As the discussion moves forward and the public is engaged, I would encourage Judge Swartz to participate in any public forums that might be offered to explain the analysis of the three sites. It’s important that residents, business owners, and people who work at those businesses – like waitstaff and servers at bars and restaurants in the area – as well as public servants like Judge Swartz, give their feedback to city staff.


  1. By Steve Bean
    December 16, 2008 at 7:33 pm | permalink

    This man is our judge? He sounds more like a corporate attorney. The sarcasm (sorry, HD, I won’t ignore it) isn’t funny, and the lack of open-mindedness and objectivity in his comments is simply disturbing. Likewise his insinuation that the city is “tempt[ed] to cheapen the significance of the courthouse….” Oops! That’s from the SCAMCFS. Interesting that such language made the final cut for those standards.

    Reactions aside, if he’s concerned about the safety of residents of a possible new building there, what’s he doing now to ensure our safety as we walk by that building on 4th Ave., for example? Assuming that something is being done, why won’t that be adequate for the prospective residents?

    If Judge Swartz keeps this up, there may be no need for “temptation” in order for the courthouse to be “cheapened”.

  2. December 17, 2008 at 11:29 am | permalink

    Litigation? On what theory? The County owns the land in question, not the Court. And the standards Swartz cites are merely advisory, not mandatory.

    Since Swartz is making a threat, it should at least be a credible threat.

  3. By Vivienne Armentrout
    December 17, 2008 at 12:11 pm | permalink

    Some years ago the Circuit Court judges were very close to suing the Board of Commissioners based on state statutes requiring counties to provide adequate facilities to courts. Then-Chief Judge Archie Brown actually appeared before the BOC to delineate some of those arguments.

    The county administrator and others negotiated a compromise that set in motion the planning that led to the failed jail/court millage.

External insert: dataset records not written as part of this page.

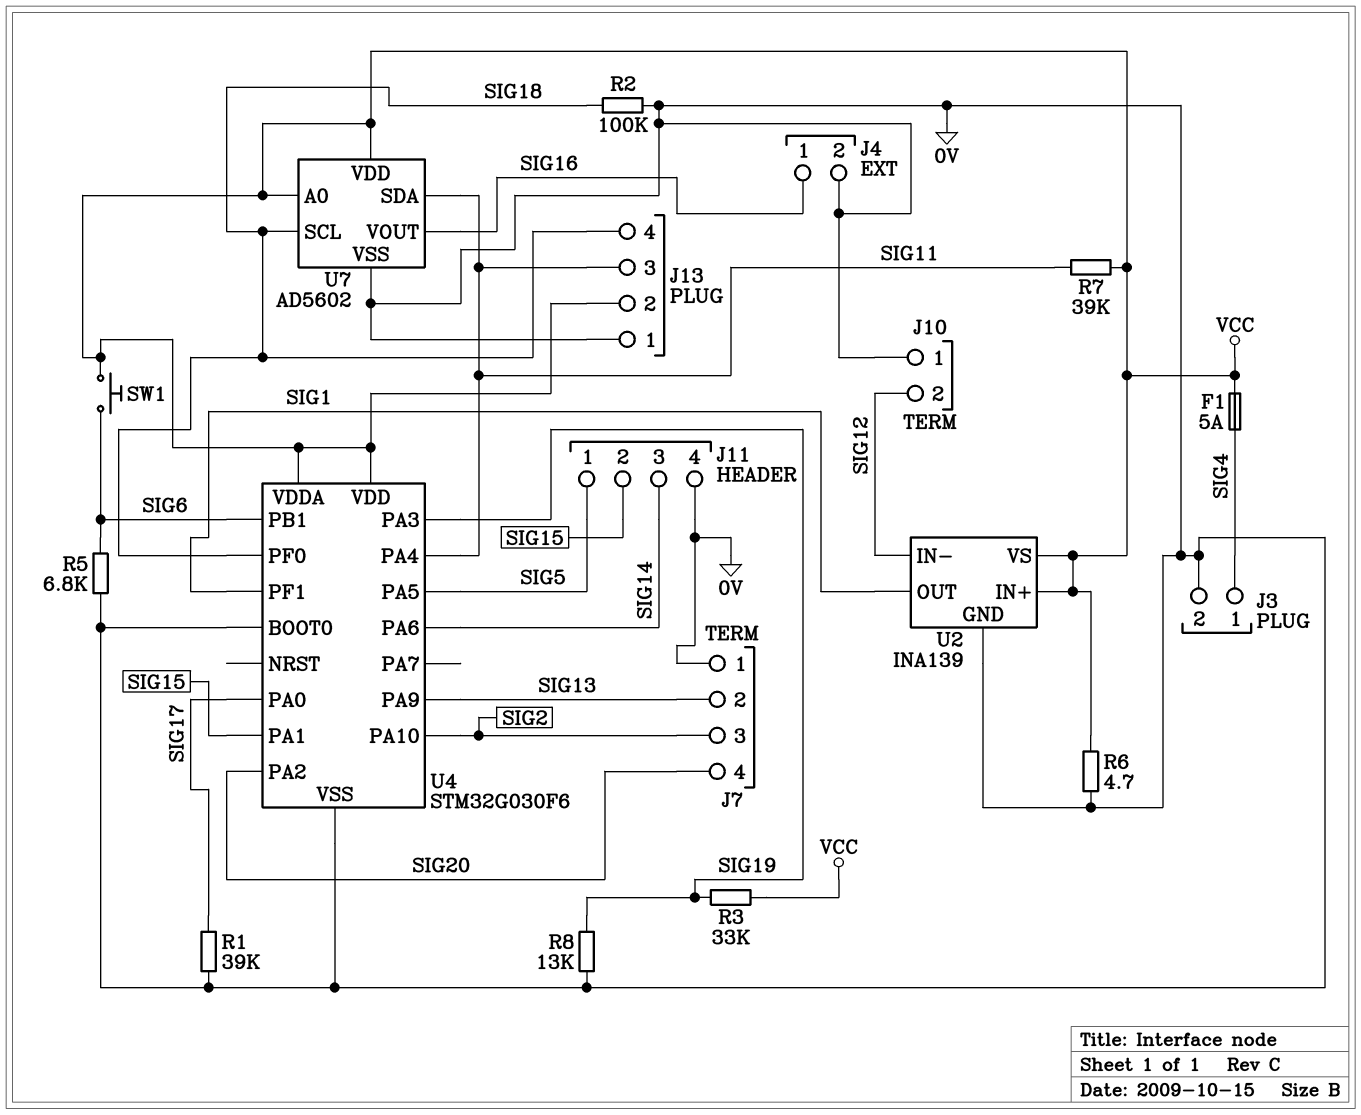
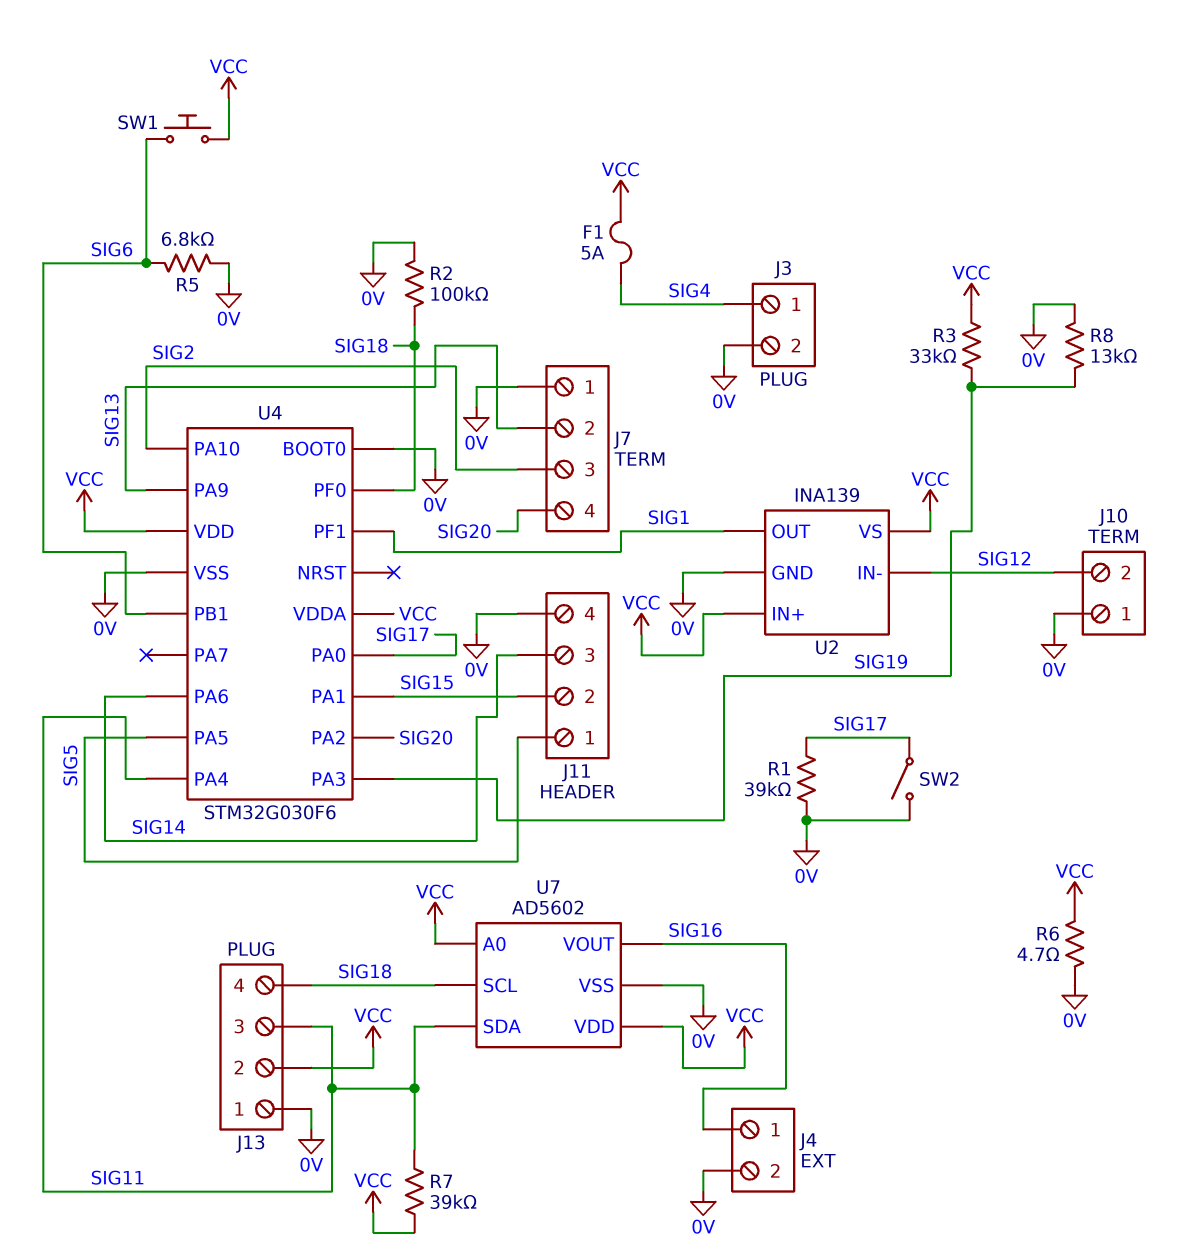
SW2: none -> switch (0V, SIG17)

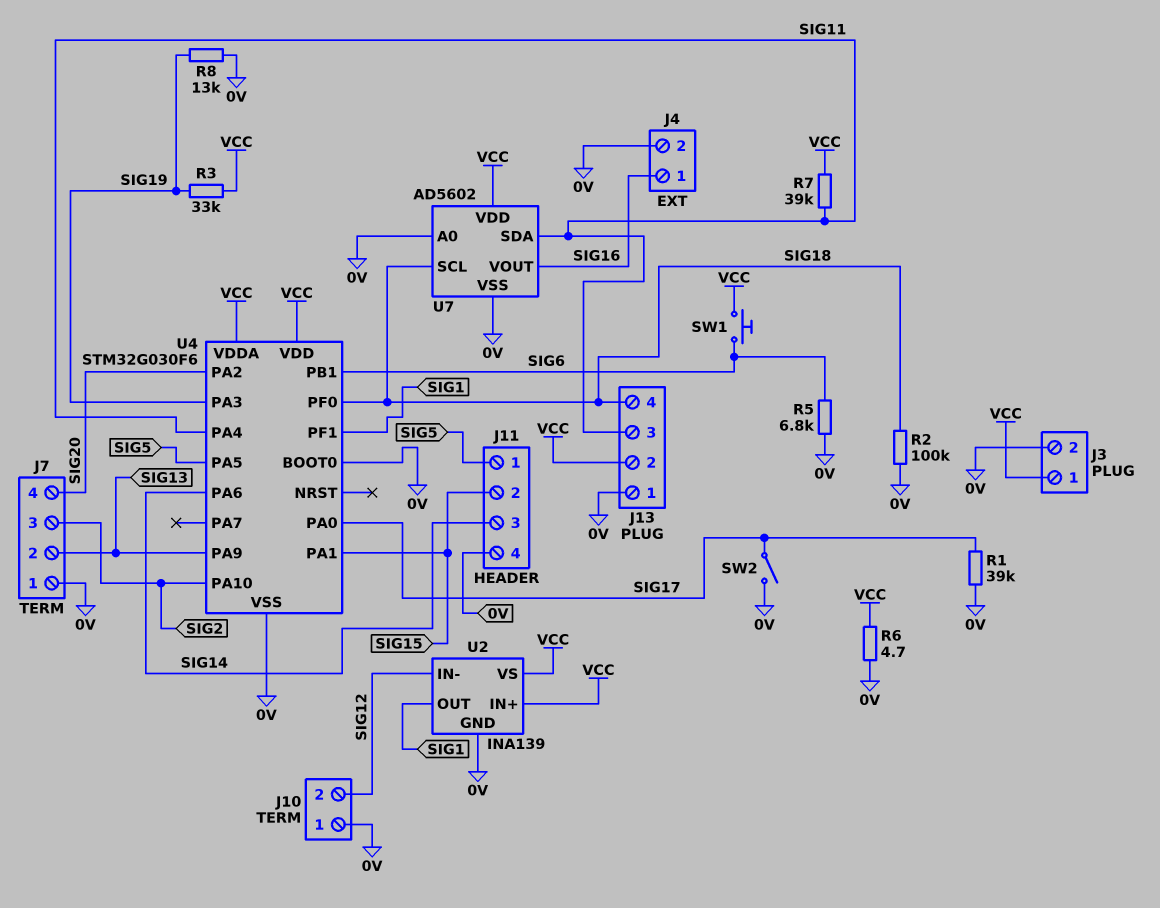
F1: 5A (SIG4, VCC) -> none
J3 pin 1: SIG4 -> VCC
U7 pin A0: VCC -> 0V

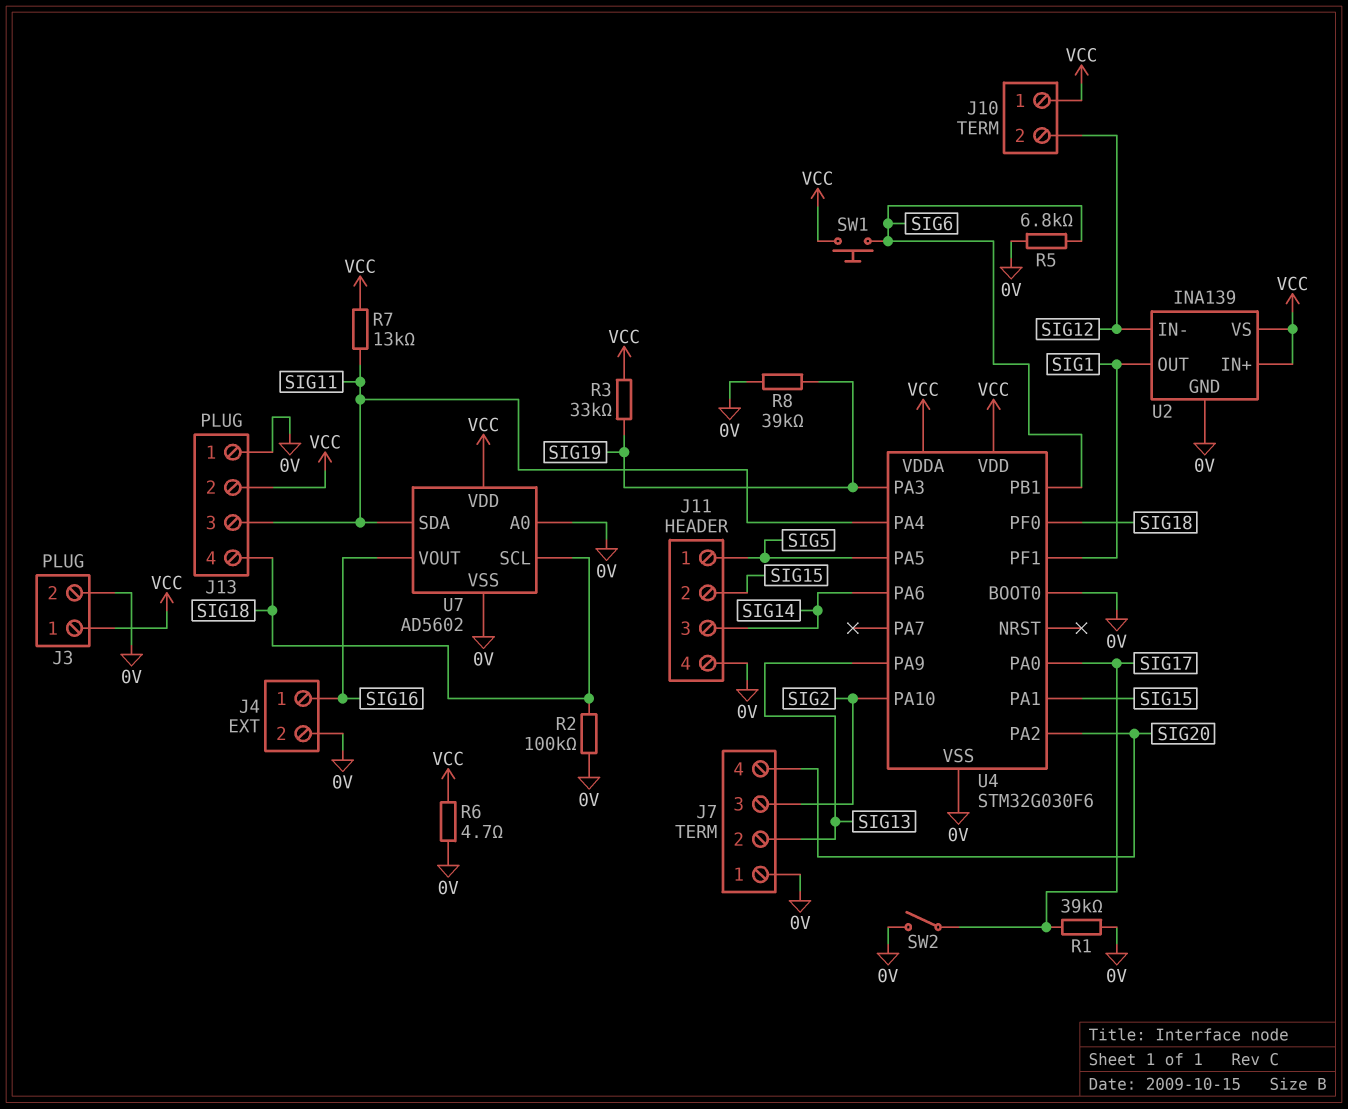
J10 pin 1: 0V -> VCC
R7: 39k (SIG11, VCC) -> 13k (SIG11, VCC)
R8: 13k (0V, SIG19) -> 39k (0V, SIG19)

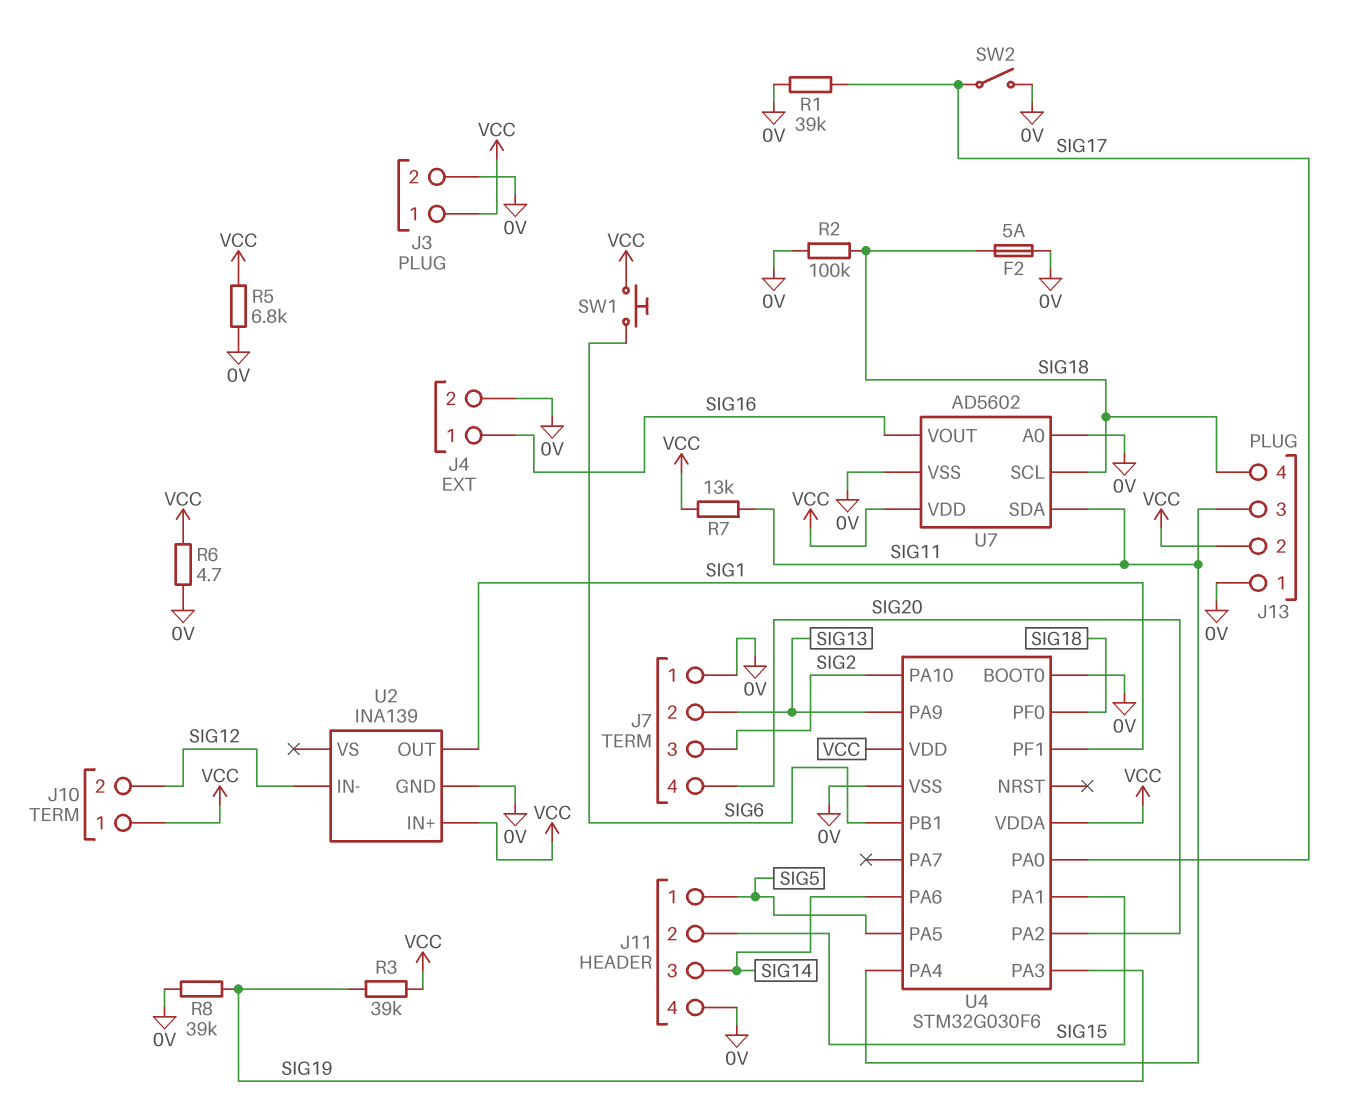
F2: none -> 5A (0V, SIG18)
R3: 33k (SIG19, VCC) -> 39k (SIG19, VCC)
R5: 6.8k (0V, SIG6) -> 6.8k (0V, VCC)
U2 pin VS: VCC -> none

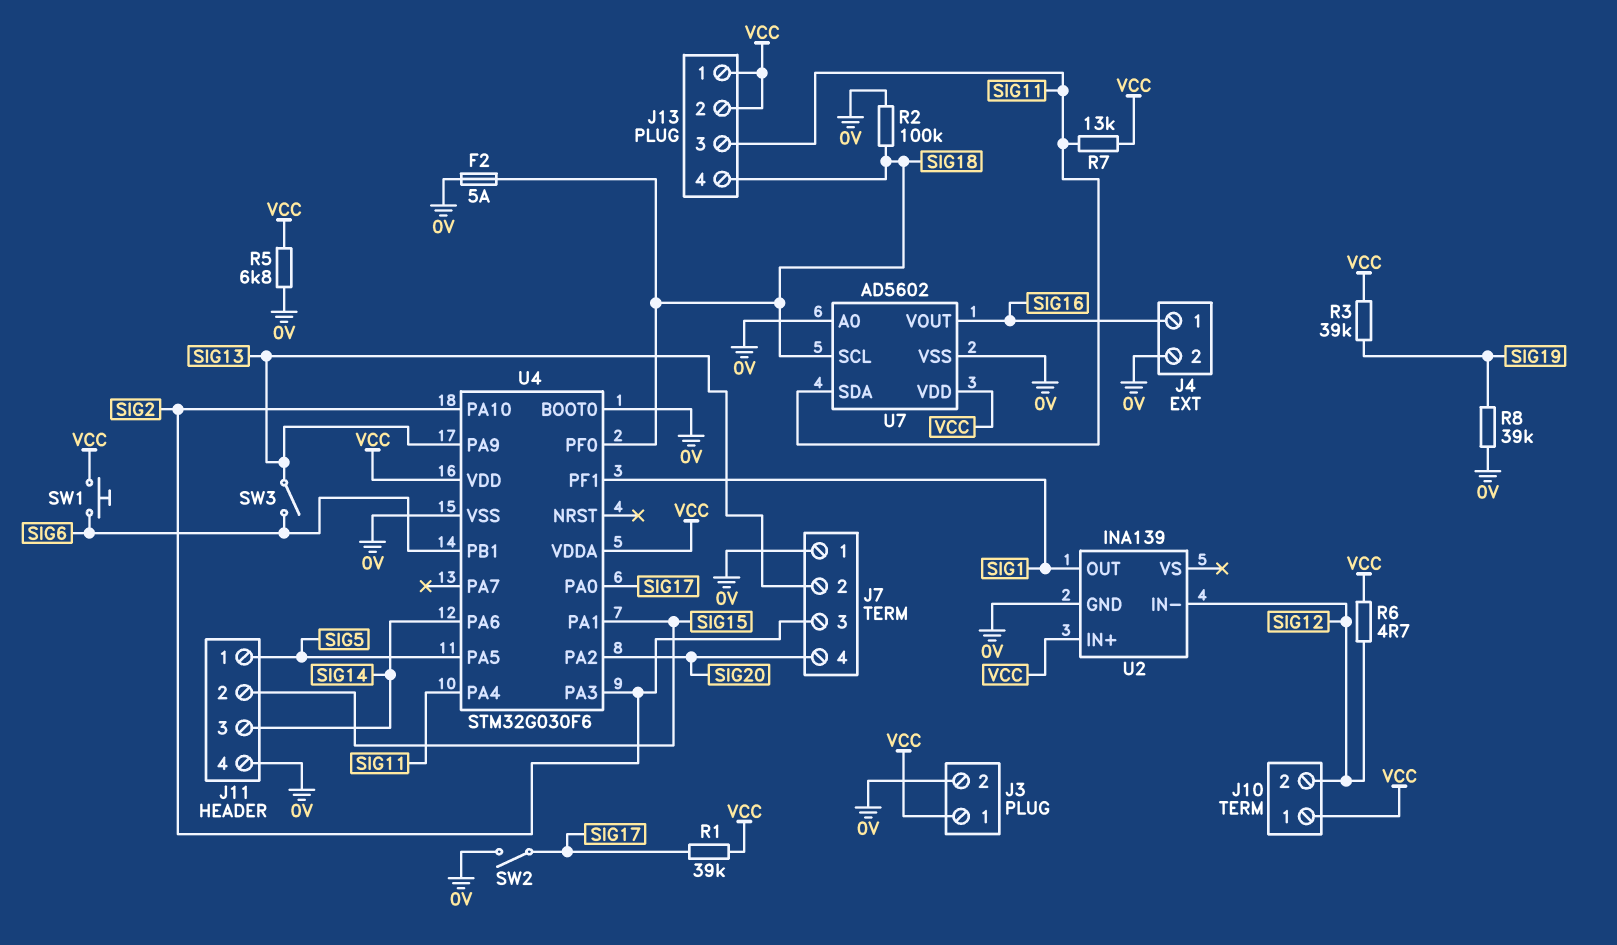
J13 pin 1: 0V -> VCC
R1: 39k (0V, SIG17) -> 39k (SIG17, VCC)
R6: 4.7 (0V, VCC) -> 4.7 (SIG12, VCC)
SW3: none -> switch (SIG6, SIG13)
U4 pin PA3: SIG19 -> SIG2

    Without any other information other than what is presented here, I would speculate that if the judges see a housing project on that parking lot as a threat to their own security (they have lobbied for separate parking and entrances in the past), as well as the end to any future hope of a courthouse expansion, they might revive the old concept of a lawsuit against the BOC based on the adequate provision theory. I don’t know the actual law.

  4. By Leah Gunn
    December 17, 2008 at 7:23 pm | permalink

    The prisoners would be dangerous? Give me a break – I have seen them and they are all in shackles. Judge Swartz is very arrogant. And David Cahill is right – these are NOT any kind of rules – they were made up by the State Court Administrative Office. And by what right do judges deserve more security than the populace at large? To go into the courthouse these days, it is like going through airport security, and your taxes are paying for it.